House Budget Committee Chair Jodey Arrington told reporters that House lawmakers are focused on working with the Senate as it revises the bill to make sure the legislation has the political support in both chambers to make it to Trump’s desk for his signature. 

“We move past the drama and we get the substance of what is needed to make the modest improvements that can be made,” he said.

House fiscal hawks said that they hadn’t changed their prior positions on the legislation based on Musk’s statements. They also said they agree with GOP leaders that there will be other chances to make further spending cuts outside the tax bill. 

Representative Tom McClintock, a fiscal conservative, said “the bill will pass because it has to pass,” adding that both Musk and Trump needed to calm down. “They both need to take a nap,” he said.

Even some of the House bill’s most vociferous critics appeared resigned to its passage. Kentucky Representative Thomas Massie, who voted against the House version, predicted that despite Musk’s objections, the Senate will make only small changes.
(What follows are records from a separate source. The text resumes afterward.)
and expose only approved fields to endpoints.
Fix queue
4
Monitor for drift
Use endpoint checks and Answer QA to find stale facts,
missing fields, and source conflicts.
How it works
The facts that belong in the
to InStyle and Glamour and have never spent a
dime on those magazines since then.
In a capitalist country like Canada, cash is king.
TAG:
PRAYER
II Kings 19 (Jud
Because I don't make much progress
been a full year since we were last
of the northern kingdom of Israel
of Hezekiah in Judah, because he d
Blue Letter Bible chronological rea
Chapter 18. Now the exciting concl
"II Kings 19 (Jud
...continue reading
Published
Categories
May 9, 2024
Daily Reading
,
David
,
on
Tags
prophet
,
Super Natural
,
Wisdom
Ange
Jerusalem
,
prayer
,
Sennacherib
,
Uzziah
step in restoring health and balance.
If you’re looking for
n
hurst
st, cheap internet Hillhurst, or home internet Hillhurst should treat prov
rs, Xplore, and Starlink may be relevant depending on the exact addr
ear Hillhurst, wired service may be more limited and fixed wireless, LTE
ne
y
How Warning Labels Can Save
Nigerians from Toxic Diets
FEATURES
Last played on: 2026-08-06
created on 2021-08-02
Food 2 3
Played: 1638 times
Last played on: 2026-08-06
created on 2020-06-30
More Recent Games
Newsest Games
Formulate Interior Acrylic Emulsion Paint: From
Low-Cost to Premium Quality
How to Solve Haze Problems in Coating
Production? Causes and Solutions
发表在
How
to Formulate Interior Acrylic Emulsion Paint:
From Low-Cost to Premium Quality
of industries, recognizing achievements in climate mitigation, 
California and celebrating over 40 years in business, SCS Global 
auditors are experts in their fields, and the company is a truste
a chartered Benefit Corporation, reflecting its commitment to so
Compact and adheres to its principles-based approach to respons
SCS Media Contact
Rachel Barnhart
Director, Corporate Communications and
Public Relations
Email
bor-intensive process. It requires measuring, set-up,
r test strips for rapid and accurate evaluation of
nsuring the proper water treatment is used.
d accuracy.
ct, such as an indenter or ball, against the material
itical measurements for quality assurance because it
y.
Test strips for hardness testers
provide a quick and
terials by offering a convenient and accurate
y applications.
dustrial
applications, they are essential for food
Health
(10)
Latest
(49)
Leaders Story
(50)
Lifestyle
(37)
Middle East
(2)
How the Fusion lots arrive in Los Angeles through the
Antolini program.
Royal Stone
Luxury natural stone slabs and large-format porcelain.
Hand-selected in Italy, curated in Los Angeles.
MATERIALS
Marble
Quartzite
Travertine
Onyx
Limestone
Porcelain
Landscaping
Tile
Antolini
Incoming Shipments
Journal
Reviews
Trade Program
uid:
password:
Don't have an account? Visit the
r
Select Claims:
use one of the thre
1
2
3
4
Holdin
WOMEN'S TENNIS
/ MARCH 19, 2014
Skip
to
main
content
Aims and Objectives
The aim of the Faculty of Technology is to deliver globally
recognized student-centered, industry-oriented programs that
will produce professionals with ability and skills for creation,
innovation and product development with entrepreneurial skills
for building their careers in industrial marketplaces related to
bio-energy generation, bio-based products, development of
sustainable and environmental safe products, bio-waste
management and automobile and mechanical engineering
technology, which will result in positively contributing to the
“The speaker is right about one thing. This barely passed the House. If they muck with it too much in the Senate, it may not pass the House again,” he said.

Trump is pressuring lawmakers to move at breakneck speed to pass the tax-cut bill, demanding they vote on the bill before the July 4 holiday. The president has been quick to blast critics of the bill — including calling Senator Rand Paul “crazy” for objecting to the inclusion of a debt ceiling increase in the package.

As the legislation worked its way through the House last month, Trump took to social media to criticize holdouts and invited undecided members to the White House to compel them to support the package. It passed by one vote.

Senate Majority Leader John Thune — who is planning to unveil his chamber’s version of the bill as soon as next week — said his timeline is unmoved by Musk. 

“We are already pretty far down the trail,” he said.